Hearing Test: Auditory Pathways

We’re talking about what’s involved in a hearing test. The first part is to ascertain the health and integrity of the auditory pathways.

We talked about how you need to have a clear channel leading inside the ear. We talked about the middle ear being  the mechanical room. Now we’re talking about the third part of the year which we call the inner ear, or the nerve.

This nerve really has two parts. One portion controls your balance another portion controls your hearing.  This whole nerve is full of dense fluid and inside that fluid and inside there are about 20,000 little cilia or hair cells. They kind of look like a hair on your hand, but microscopically obviously.  

And what’s amazing is that each one of these little hair structures controls a pitch or a tone.  Those hairs in your ear, kind of like the hairs on top of my head could change over time. That could be caused by just simple aging process, by toxic noise, by medications. Lots of things that can damage that nerve. In fact 90% of all hearing loss happens because of atrophy or damage to this portion.

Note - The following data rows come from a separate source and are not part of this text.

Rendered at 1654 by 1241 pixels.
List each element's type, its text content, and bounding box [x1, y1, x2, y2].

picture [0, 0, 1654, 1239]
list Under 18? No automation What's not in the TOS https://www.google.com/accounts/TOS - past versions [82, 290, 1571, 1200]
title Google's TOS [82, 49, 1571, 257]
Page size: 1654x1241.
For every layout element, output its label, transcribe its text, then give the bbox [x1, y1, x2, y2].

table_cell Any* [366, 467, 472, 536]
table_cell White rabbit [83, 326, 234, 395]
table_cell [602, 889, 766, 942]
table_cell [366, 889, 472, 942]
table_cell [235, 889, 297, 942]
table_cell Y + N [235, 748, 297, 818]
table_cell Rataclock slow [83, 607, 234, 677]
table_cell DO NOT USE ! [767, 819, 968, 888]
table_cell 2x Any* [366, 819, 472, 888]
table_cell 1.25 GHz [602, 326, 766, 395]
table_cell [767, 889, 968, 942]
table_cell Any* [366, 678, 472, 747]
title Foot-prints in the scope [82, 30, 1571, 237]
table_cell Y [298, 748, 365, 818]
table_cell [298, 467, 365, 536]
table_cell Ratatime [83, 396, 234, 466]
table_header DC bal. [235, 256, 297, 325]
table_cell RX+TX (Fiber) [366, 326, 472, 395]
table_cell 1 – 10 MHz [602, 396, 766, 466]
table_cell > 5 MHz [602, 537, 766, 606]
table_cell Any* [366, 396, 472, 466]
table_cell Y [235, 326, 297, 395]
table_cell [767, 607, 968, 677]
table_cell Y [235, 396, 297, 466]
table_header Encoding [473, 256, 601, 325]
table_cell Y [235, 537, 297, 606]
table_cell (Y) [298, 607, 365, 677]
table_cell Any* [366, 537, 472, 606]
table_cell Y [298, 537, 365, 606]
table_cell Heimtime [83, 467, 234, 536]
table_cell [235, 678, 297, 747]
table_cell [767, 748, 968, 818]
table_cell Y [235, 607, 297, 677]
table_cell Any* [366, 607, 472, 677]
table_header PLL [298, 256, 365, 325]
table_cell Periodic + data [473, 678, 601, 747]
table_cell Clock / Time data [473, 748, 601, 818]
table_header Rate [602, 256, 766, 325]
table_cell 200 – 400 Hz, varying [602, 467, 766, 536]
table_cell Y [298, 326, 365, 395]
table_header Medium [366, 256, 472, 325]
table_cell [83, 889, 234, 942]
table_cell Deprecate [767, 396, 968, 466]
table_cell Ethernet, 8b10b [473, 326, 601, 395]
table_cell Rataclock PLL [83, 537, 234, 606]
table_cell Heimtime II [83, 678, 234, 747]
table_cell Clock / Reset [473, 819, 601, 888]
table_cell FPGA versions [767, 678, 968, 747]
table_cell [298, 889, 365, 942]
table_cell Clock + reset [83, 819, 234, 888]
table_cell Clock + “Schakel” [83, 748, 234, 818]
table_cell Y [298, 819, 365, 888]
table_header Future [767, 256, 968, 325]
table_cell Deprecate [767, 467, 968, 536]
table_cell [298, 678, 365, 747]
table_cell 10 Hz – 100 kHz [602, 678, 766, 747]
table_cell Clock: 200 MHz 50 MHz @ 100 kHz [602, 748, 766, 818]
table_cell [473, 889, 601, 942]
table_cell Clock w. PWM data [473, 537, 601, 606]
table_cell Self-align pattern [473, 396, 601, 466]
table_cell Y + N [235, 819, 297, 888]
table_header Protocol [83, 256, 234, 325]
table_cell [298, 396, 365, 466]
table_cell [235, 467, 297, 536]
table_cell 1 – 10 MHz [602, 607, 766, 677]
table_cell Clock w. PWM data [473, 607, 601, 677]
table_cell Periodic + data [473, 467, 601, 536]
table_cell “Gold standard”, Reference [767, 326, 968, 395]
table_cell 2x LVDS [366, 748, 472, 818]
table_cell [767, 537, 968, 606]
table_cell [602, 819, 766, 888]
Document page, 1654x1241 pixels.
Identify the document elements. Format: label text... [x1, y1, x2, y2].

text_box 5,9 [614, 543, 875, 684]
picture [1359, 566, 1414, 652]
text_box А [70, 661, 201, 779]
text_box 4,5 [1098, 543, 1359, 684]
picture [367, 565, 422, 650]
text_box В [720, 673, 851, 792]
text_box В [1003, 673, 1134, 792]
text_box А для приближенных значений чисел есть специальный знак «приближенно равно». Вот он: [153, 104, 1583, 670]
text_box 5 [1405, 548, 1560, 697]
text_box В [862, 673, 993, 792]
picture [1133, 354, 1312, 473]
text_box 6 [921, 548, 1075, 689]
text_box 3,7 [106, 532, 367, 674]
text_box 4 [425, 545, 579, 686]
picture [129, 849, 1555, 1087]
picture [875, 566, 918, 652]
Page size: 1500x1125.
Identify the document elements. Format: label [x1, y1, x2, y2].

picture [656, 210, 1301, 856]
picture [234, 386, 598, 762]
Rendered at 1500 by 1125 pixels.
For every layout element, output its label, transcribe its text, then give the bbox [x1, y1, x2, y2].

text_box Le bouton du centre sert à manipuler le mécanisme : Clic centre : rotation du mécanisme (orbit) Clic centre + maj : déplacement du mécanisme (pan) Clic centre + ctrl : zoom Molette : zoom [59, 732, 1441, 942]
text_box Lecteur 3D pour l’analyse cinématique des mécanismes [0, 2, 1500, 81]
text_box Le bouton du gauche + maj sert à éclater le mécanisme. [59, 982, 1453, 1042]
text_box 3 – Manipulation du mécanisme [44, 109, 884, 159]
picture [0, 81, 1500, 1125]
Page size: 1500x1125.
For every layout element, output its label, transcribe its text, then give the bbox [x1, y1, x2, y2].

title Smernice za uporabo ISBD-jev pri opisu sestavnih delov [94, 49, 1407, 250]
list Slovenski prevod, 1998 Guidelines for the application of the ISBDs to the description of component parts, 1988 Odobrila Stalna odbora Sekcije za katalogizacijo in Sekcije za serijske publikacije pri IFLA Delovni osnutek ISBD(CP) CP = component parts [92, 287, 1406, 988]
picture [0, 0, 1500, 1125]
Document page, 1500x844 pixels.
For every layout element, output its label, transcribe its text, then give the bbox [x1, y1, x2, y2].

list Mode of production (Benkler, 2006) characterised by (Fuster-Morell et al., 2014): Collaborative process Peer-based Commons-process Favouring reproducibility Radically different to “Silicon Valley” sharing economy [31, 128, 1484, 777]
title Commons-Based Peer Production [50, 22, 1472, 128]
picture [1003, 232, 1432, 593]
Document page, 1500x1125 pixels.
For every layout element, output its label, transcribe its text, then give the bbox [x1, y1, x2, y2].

Here at HearCare, we’ve got a couple different ways we can assess that.  The hearing test is done in a sound booth.  Our procedures allow us to tell us whether his hearing loss may be caused by  a temporary condition or more of a permanent damage to the nerve.

We also have a machine that’s called otoacoustic emissions. It’s a machine where we simply put a little probe tip in your ear canal. This machine actually sends a signal all the way down to the inner ear. It gets those hairs we talked about all excited and we actually measured the emission, the sound coming back out of the ear.  It allows us to very quickly ascertain the health and integrity of the inner ear.